=== Raw data ===
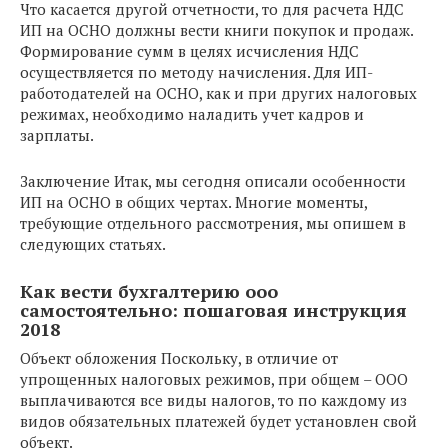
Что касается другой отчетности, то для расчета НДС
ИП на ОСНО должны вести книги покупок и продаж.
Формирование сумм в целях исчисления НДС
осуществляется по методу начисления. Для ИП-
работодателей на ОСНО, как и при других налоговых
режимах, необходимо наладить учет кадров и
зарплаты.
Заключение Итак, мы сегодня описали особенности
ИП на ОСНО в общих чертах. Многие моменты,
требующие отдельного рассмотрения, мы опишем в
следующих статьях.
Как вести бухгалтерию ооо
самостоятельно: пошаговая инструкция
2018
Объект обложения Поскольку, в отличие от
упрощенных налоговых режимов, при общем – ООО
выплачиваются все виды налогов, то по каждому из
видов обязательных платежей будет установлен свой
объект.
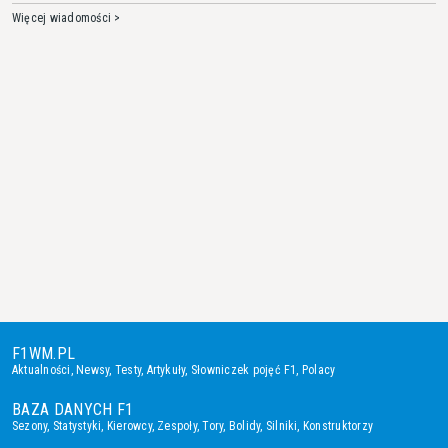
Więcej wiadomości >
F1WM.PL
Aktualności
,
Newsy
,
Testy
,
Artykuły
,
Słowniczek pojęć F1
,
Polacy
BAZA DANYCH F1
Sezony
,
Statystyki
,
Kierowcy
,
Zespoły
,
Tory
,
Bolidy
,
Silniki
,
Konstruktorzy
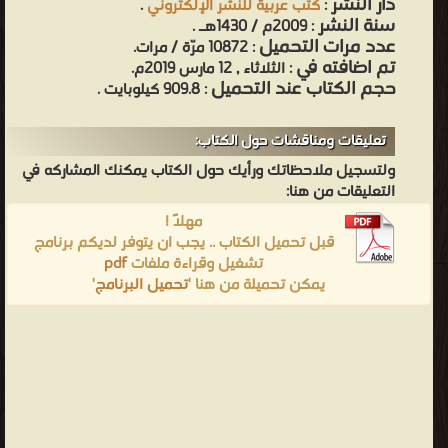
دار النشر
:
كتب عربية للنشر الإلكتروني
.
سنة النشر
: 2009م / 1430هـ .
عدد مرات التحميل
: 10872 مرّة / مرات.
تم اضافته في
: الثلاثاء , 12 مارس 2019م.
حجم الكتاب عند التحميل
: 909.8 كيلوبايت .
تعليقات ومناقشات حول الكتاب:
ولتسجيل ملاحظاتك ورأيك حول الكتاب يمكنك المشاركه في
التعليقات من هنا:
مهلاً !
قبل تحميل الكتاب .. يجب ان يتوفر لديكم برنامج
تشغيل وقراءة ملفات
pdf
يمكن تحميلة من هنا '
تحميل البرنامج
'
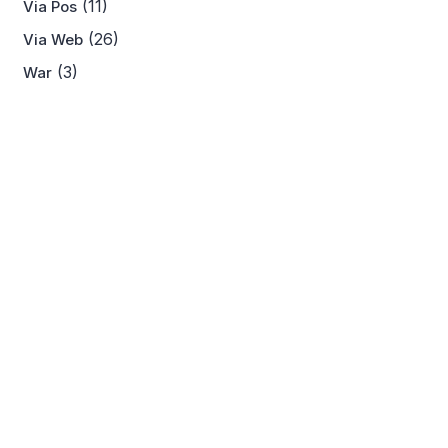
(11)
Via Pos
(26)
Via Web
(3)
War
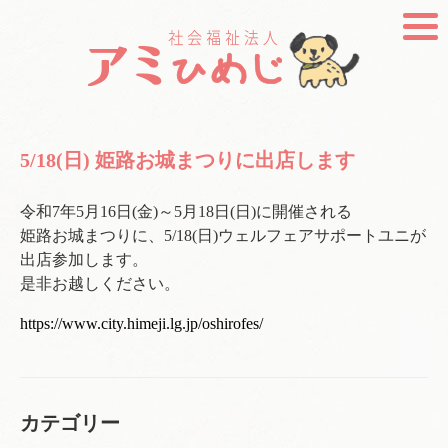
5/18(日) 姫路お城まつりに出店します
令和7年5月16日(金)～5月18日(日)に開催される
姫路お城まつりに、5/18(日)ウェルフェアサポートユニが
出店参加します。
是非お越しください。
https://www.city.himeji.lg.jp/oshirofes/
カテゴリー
===
What you are asked to do
Lay out the part of the listing from the line containing "5/18(日) 姫路お城まつりに出店します" through the end of the listing, both ends included, as a Markdown table with columns Row and Line. Number each row and omit blank lines.

The answer
| Row | Line |
|---|---|
| 1 | 5/18(日) 姫路お城まつりに出店します |
| 2 | 令和7年5月16日(金)～5月18日(日)に開催される |
| 3 | 姫路お城まつりに、5/18(日)ウェルフェアサポートユニが |
| 4 | 出店参加します。 |
| 5 | 是非お越しください。 |
| 6 | https://www.city.himeji.lg.jp/oshirofes/ |
| 7 | カテゴリー |